3.48 AVERAGE


A tiny beautiful book full of pain and tragedies.

The author certainly captured the realities of a homeless existence in Tokyo or any large metropolis. This is noteworthy as Japan has tried to conceal its problems. The author sprinkled various Tokyo sites into the narrative which I appreciated, since I hope to visit Japan. Tokyo Ueno Station is not written in a linear style. I would also characterize the writing as spared down which had me guessing about the speaker and setting.
The earthquake, tsunami, and nuclear reactor disasters of 2011 figured in the story. This is the second Japanese novel I have read this year that includes the horrific events of March 2011. The Japanese are not strangers to natural disasters, so this particular earthquake and tidal wave must be significant for the people, psychologically and politically. Perhaps, some Japanese are becoming comfortable expressing their emotional reactions more publically.
Yu Miri, the writer, has moved to the former disaster area.

Review of my first attempt to read this book:
I think I would need additional resources to read/appreciate this book, even if just in Japanese geography.

Thoughts after my second attempt, in which I was kindly given additional resources to read & appreciate this book!:

This is a short book (~4 hours on audio), but its scope is vast. The theme of "work/life balance" (not called that here, but what we might blithely refer to) especially resonated for me with this reading. I also liked considering what is visible vs invisible, or seen vs not seen, in a society. I found the book a bit difficult early on, as it felt meandering and wandering, and/but the narrative arc really seemed to tighten up to me as the book went on. This made it easier for me to grasp, and made me reflect on why that uncertainty early on was challenging. Overall, I found the book pretty sad, and/but I enjoyed some of the meditations on grief. Very thought-provoking!

this made me feel something, which is my main criteria for 5 star books. hmm
in other ways this was a 3 - 4.5 star book, some explanations were too long winded for me but it did catch my heart in a way, i liked the style, so a spontaneous five for a moment at least!

(also i'm sick of somehow only having 2 or 4 star books this year, what is up with that?! if i hadnt this would probably be another 4 star?? i think i need to go over all of them again and even out my ratings..?)

i love short books.

anyone can make a point with hundreds of pages to do it. in less than 200, tokyo ueno station is as thoughtful and effective, and significantly more striking.

we follow kazu, a recently dead homeless man who, as a ghost, is only as unseen and ignored as any other homeless person in the villages that make up the park he spent his life and death in. kazu's life is tied to the olympics, where his roots as a laborer led him to the path of poverty and struggle life cruelly put him on, and to the japanese imperial family, whose opulence is always near and yet so far away.

within just these parameters, miri's exploration of global imperialism, wealth, and greed is unforgettable. each choice is purposeful and powerful, and it's a tiny book i'll remember for a long time.

bottom line: much more than the sum of its pages.

I was not the intended audience!

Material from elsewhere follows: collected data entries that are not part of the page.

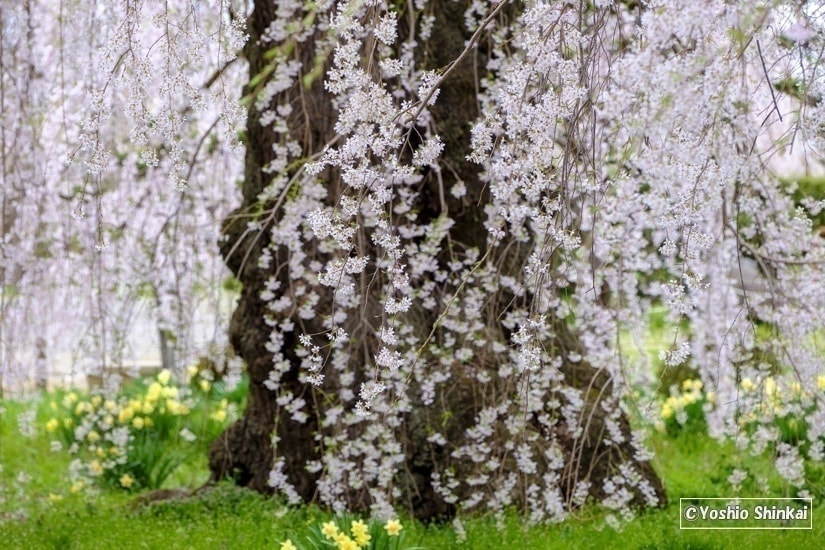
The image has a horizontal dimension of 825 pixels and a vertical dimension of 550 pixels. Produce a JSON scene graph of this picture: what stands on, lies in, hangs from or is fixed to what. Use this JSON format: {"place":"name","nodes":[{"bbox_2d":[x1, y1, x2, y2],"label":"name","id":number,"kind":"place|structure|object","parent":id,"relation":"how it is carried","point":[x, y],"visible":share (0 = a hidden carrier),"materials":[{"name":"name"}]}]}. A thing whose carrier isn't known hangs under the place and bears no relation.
{"place":"outdoors","nodes":[
{"label":"outdoors","id":0,"kind":"place"},
{"bbox_2d":[0,374,824,549],"label":"lawn","id":1,"kind":"structure","parent":0,"point":[665,449],"materials":[{"name":"green plant"}]},
{"bbox_2d":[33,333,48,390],"label":"wooden post","id":2,"kind":"object","parent":1,"relation":"on","point":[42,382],"visible":0.45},
{"bbox_2d":[0,0,248,392],"label":"weeping tree","id":3,"kind":"object","parent":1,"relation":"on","point":[47,177],"visible":0.83,"materials":[{"name":"plant"}]},
{"bbox_2d":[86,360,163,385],"label":"stone bench","id":4,"kind":"object","parent":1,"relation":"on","point":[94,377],"visible":0.4,"materials":[{"name":"grey stone"}]},
{"bbox_2d":[40,365,236,494],"label":"daffodil clump","id":5,"kind":"object","parent":1,"relation":"on","point":[126,412],"visible":0.79,"materials":[{"name":"yellow plant"}]},
{"bbox_2d":[127,486,198,506],"label":"tree root","id":6,"kind":"object","parent":1,"relation":"on","point":[157,493],"visible":0.46,"materials":[{"name":"brown wood"}]},
{"bbox_2d":[276,515,419,549],"label":"daffodil clump","id":7,"kind":"object","parent":1,"relation":"on","point":[364,541],"visible":0.94,"materials":[{"name":"plant"}]},
{"bbox_2d":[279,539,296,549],"label":"daffodil","id":8,"kind":"object","parent":7,"relation":"attached to","point":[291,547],"visible":0.98,"materials":[{"name":"yellow plant"}]},
{"bbox_2d":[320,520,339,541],"label":"daffodil","id":9,"kind":"object","parent":7,"relation":"attached to","point":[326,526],"visible":0.83,"materials":[{"name":"yellow plant"}]},
{"bbox_2d":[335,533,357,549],"label":"daffodil","id":10,"kind":"object","parent":7,"relation":"attached to","point":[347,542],"visible":0.94,"materials":[{"name":"yellow plant"}]},
{"bbox_2d":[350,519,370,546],"label":"daffodil","id":11,"kind":"object","parent":7,"relation":"attached to","point":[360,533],"visible":0.87,"materials":[{"name":"yellow plant"}]},
{"bbox_2d":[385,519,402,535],"label":"daffodil","id":12,"kind":"object","parent":7,"relation":"attached to","point":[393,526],"visible":0.9,"materials":[{"name":"yellow plant"}]},
{"bbox_2d":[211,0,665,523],"label":"tree","id":13,"kind":"object","parent":1,"relation":"on","point":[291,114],"visible":0.71,"materials":[{"name":"brown plant"}]},
{"bbox_2d":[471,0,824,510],"label":"blossom branches","id":14,"kind":"object","parent":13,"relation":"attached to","point":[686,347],"visible":0.92,"materials":[{"name":"plant"}]},
{"bbox_2d":[654,377,712,433],"label":"daffodil clump","id":15,"kind":"object","parent":1,"relation":"on","point":[665,411],"visible":0.46,"materials":[{"name":"yellow plant"}]},
{"bbox_2d":[733,372,824,460],"label":"daffodil clump","id":16,"kind":"object","parent":1,"relation":"on","point":[783,432],"visible":0.43,"materials":[{"name":"plant"}]},
{"bbox_2d":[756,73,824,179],"label":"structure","id":17,"kind":"structure","parent":0,"point":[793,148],"materials":[{"name":"white"}]},
{"label":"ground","id":18,"kind":"structure","parent":0},
{"bbox_2d":[158,327,175,371],"label":"post","id":19,"kind":"object","parent":18,"relation":"on","point":[162,337],"visible":0.41,"materials":[{"name":"grey"}]},
{"bbox_2d":[778,176,824,232],"label":"hedge","id":20,"kind":"object","parent":18,"relation":"on","point":[822,212],"visible":0.23,"materials":[{"name":"green plant"}]}
]}

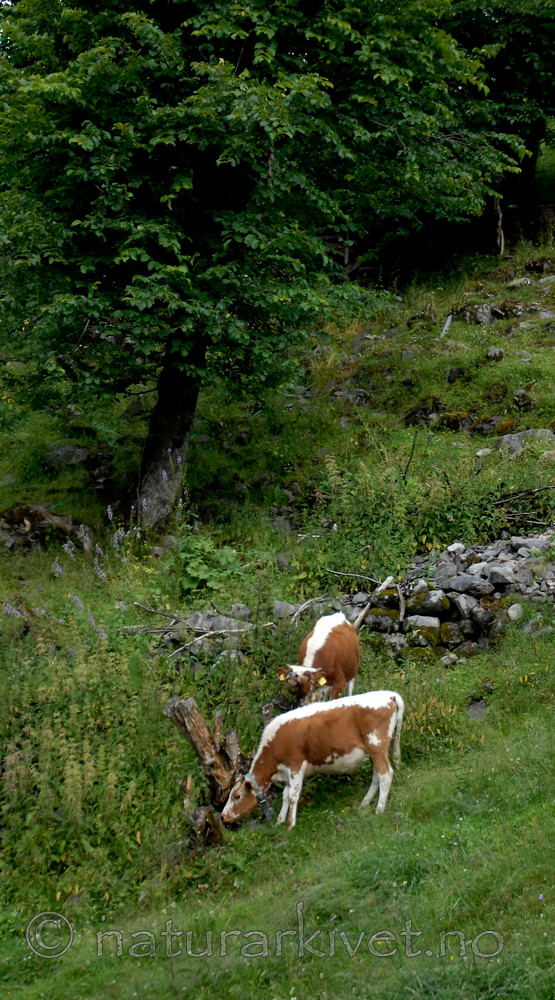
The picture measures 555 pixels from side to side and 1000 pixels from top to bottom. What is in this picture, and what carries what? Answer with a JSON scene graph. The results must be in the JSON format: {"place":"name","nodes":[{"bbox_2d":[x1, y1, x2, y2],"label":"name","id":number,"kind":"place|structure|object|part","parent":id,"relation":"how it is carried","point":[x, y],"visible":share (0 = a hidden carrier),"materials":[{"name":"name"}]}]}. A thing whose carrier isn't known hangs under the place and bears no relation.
{"place":"outdoors","nodes":[
{"label":"outdoors","id":0,"kind":"place"},
{"bbox_2d":[1,199,554,999],"label":"grassy hillside","id":1,"kind":"structure","parent":0,"point":[482,388],"materials":[{"name":"green plant"}]},
{"bbox_2d":[0,504,91,555],"label":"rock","id":2,"kind":"object","parent":1,"relation":"on","point":[40,517],"visible":0.85,"materials":[{"name":"brown"}]},
{"bbox_2d":[43,444,90,468],"label":"rock","id":3,"kind":"object","parent":1,"relation":"on","point":[65,454],"visible":0.81,"materials":[{"name":"grey stone"}]},
{"bbox_2d":[0,617,174,896],"label":"nettles","id":4,"kind":"object","parent":1,"relation":"on","point":[47,731],"visible":0.76,"materials":[{"name":"green plant"}]},
{"bbox_2d":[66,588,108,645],"label":"flowering plant","id":5,"kind":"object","parent":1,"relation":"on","point":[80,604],"visible":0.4,"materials":[{"name":"purple plant"}]},
{"bbox_2d":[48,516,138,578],"label":"flowering plant","id":6,"kind":"object","parent":1,"relation":"on","point":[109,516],"visible":0.46,"materials":[{"name":"purple plant"}]},
{"bbox_2d":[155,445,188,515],"label":"flowering plant","id":7,"kind":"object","parent":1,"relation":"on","point":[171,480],"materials":[{"name":"plant"}]},
{"bbox_2d":[122,602,254,657],"label":"branch pile","id":8,"kind":"object","parent":1,"relation":"on","point":[211,632],"visible":0.78,"materials":[{"name":"wood"}]},
{"bbox_2d":[166,696,244,839],"label":"tree stump","id":9,"kind":"object","parent":1,"relation":"on","point":[184,709],"visible":0.8,"materials":[{"name":"brown wood"}]},
{"bbox_2d":[188,804,224,847],"label":"tree stump","id":10,"kind":"object","parent":1,"relation":"on","point":[199,810],"visible":0.83,"materials":[{"name":"brown wood"}]},
{"bbox_2d":[176,531,243,597],"label":"shrub","id":11,"kind":"object","parent":1,"relation":"on","point":[191,570],"visible":0.75,"materials":[{"name":"green plant"}]},
{"bbox_2d":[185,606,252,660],"label":"rock","id":12,"kind":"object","parent":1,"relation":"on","point":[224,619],"visible":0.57,"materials":[{"name":"grey stone"}]},
{"bbox_2d":[0,0,520,531],"label":"tree","id":13,"kind":"object","parent":1,"relation":"on","point":[85,261],"visible":0.99,"materials":[{"name":"green plant"}]},
{"label":"tree trunk","id":14,"kind":"part","parent":13,"relation":"part of","materials":[{"name":"wood"}]},
{"bbox_2d":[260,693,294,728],"label":"tree stump","id":15,"kind":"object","parent":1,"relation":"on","point":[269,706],"visible":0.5,"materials":[{"name":"wood"}]},
{"bbox_2d":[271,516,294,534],"label":"rock","id":16,"kind":"object","parent":1,"relation":"on","point":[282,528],"visible":0.76,"materials":[{"name":"grey stone"}]},
{"bbox_2d":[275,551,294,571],"label":"rock","id":17,"kind":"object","parent":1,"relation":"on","point":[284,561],"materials":[{"name":"grey stone"}]},
{"bbox_2d":[272,600,301,619],"label":"rock","id":18,"kind":"object","parent":1,"relation":"on","point":[289,609],"visible":0.67,"materials":[{"name":"grey stone"}]},
{"bbox_2d":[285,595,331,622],"label":"branch","id":19,"kind":"object","parent":1,"relation":"on","point":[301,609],"visible":0.76,"materials":[{"name":"grey wood"}]},
{"bbox_2d":[222,690,405,828],"label":"cow","id":20,"kind":"object","parent":1,"relation":"on","point":[289,769],"visible":0.98},
{"bbox_2d":[243,770,271,820],"label":"collar","id":21,"kind":"object","parent":20,"relation":"on","point":[253,783],"visible":0.66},
{"bbox_2d":[286,612,359,707],"label":"cow","id":22,"kind":"object","parent":1,"relation":"on","point":[318,644],"visible":0.81},
{"bbox_2d":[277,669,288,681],"label":"ear","id":23,"kind":"object","parent":22,"relation":"attached to","point":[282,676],"visible":0.9},
{"bbox_2d":[318,675,326,686],"label":"ear tag","id":24,"kind":"object","parent":22,"relation":"attached to","point":[323,681],"visible":0.86,"materials":[{"name":"yellow plastic"}]},
{"bbox_2d":[329,385,371,405],"label":"rock","id":25,"kind":"object","parent":1,"relation":"on","point":[361,392],"visible":0.72,"materials":[{"name":"grey stone"}]},
{"bbox_2d":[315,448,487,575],"label":"shrub","id":26,"kind":"object","parent":1,"relation":"on","point":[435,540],"visible":0.73,"materials":[{"name":"green plant"}]},
{"bbox_2d":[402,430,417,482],"label":"branch","id":27,"kind":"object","parent":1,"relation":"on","point":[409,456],"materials":[{"name":"black wood"}]},
{"bbox_2d":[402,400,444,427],"label":"rock","id":28,"kind":"object","parent":1,"relation":"on","point":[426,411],"visible":0.79,"materials":[{"name":"stone"}]},
{"bbox_2d":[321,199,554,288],"label":"wooden fence","id":29,"kind":"object","parent":1,"relation":"on","point":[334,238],"visible":0.48,"materials":[{"name":"brown wood"}]},
{"bbox_2d":[441,314,452,336],"label":"white post","id":30,"kind":"object","parent":1,"relation":"on","point":[449,320],"visible":0.6,"materials":[{"name":"white"}]},
{"bbox_2d":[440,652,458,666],"label":"rock","id":31,"kind":"object","parent":1,"relation":"on","point":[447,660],"visible":0.96,"materials":[{"name":"grey stone"}]},
{"bbox_2d":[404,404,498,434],"label":"rock","id":32,"kind":"object","parent":1,"relation":"on","point":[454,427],"visible":0.73,"materials":[{"name":"stone"}]},
{"bbox_2d":[349,531,554,660],"label":"stone wall","id":33,"kind":"structure","parent":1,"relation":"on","point":[451,565],"materials":[{"name":"grey stone"}]},
{"bbox_2d":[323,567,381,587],"label":"branch","id":34,"kind":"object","parent":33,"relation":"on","point":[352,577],"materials":[{"name":"grey wood"}]},
{"bbox_2d":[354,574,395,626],"label":"branch","id":35,"kind":"object","parent":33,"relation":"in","point":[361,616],"visible":0.81,"materials":[{"name":"brown wood"}]},
{"bbox_2d":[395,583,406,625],"label":"branch","id":36,"kind":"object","parent":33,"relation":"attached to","point":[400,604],"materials":[{"name":"grey wood"}]},
{"bbox_2d":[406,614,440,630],"label":"rock","id":37,"kind":"object","parent":33,"relation":"in","point":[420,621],"visible":0.78,"materials":[{"name":"grey stone"}]},
{"bbox_2d":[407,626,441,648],"label":"rock","id":38,"kind":"object","parent":33,"relation":"in","point":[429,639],"visible":0.89,"materials":[{"name":"stone"}]},
{"bbox_2d":[406,587,449,615],"label":"rock","id":39,"kind":"object","parent":33,"relation":"in","point":[429,605],"visible":0.91,"materials":[{"name":"grey stone"}]},
{"bbox_2d":[444,573,494,596],"label":"rock","id":40,"kind":"object","parent":33,"relation":"in","point":[467,586],"visible":0.94,"materials":[{"name":"grey stone"}]},
{"bbox_2d":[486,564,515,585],"label":"rock","id":41,"kind":"object","parent":33,"relation":"in","point":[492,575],"visible":0.88,"materials":[{"name":"grey stone"}]},
{"bbox_2d":[507,602,523,620],"label":"rock","id":42,"kind":"object","parent":33,"relation":"in","point":[512,611],"visible":0.84,"materials":[{"name":"grey stone"}]},
{"bbox_2d":[444,366,463,382],"label":"rock","id":43,"kind":"object","parent":1,"relation":"on","point":[454,374],"visible":0.93,"materials":[{"name":"grey stone"}]},
{"bbox_2d":[452,303,495,325],"label":"rock","id":44,"kind":"object","parent":1,"relation":"on","point":[487,318],"visible":0.73,"materials":[{"name":"grey stone"}]},
{"bbox_2d":[466,699,487,719],"label":"rock","id":45,"kind":"object","parent":1,"relation":"on","point":[480,708],"visible":0.8,"materials":[{"name":"grey stone"}]},
{"bbox_2d":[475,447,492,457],"label":"rock","id":46,"kind":"object","parent":1,"relation":"on","point":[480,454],"visible":0.76,"materials":[{"name":"grey stone"}]},
{"bbox_2d":[486,346,504,360],"label":"rock","id":47,"kind":"object","parent":1,"relation":"on","point":[491,353],"visible":0.94,"materials":[{"name":"grey stone"}]},
{"bbox_2d":[440,0,554,216],"label":"tree","id":48,"kind":"object","parent":1,"relation":"on","point":[519,52],"visible":0.55,"materials":[{"name":"green plant"}]},
{"bbox_2d":[492,196,505,254],"label":"tree trunk","id":49,"kind":"object","parent":1,"relation":"on","point":[500,217],"visible":0.63,"materials":[{"name":"brown wood"}]},
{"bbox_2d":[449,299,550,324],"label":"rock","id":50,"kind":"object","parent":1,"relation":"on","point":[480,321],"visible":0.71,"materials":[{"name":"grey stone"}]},
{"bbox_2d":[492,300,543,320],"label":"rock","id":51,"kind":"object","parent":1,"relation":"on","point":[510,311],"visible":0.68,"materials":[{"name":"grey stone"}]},
{"bbox_2d":[506,277,533,288],"label":"rock","id":52,"kind":"object","parent":1,"relation":"on","point":[518,283],"visible":0.84,"materials":[{"name":"grey stone"}]},
{"bbox_2d":[489,484,554,526],"label":"branch pile","id":53,"kind":"object","parent":1,"relation":"on","point":[537,491],"visible":0.81,"materials":[{"name":"brown wood"}]},
{"bbox_2d":[493,428,553,453],"label":"rock","id":54,"kind":"object","parent":1,"relation":"on","point":[503,440],"visible":0.59,"materials":[{"name":"grey stone"}]},
{"bbox_2d":[512,390,536,409],"label":"rock","id":55,"kind":"object","parent":1,"relation":"on","point":[519,394],"visible":0.89,"materials":[{"name":"grey stone"}]},
{"bbox_2d":[525,257,554,272],"label":"rock","id":56,"kind":"object","parent":1,"relation":"on","point":[528,265],"visible":0.89,"materials":[{"name":"stone"}]}
]}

As with most Japanese translations, i found the prose beautiful but it was just so sad and steeped in historical contexts that just wasnt for me.


A mundane read about the homeless ghost of a man living in the park near the Tokyo Ueno station. Explores the experience of being homeless, working your life away, and constant, never-ending loss.

An absolutely miserable, devastating read. For such a short book, it took me so long to get through.
dark emotional sad medium-paced
Plot or Character Driven: A mix
Strong character development: Yes
Loveable characters: Complicated
Diverse cast of characters: No
Flaws of characters a main focus: Yes

This really drove home how homeless people are treated almost like ghosts while they're alive. It's pretty relentlessly bleak, which I guess is kind of the point. I thought the prose of the translation was good.

In terms of my political position, these sort of stories are certainly important in centering marginalized and erased communities. Japan is not alone in needing to do much better to empower and care for the unhoused.

Yet as a reader, I can only handle so much emotional brutality! I think even I shield myself from the pain and sadness of the homeless crisis in America (I’d collapse into a puddle if I let it really sink in), and I wondered if my reaction was unfair. But the story feels like one only of victimhood, passivity, and trauma—erasing the possibility of agency and liberation by and for the unhoused. We should allow ourselves to feel the pain of stories like these but the book ends feeling like an open wound—devastated and angry, but lost in the same world of the ghost: all feeling with no where to go.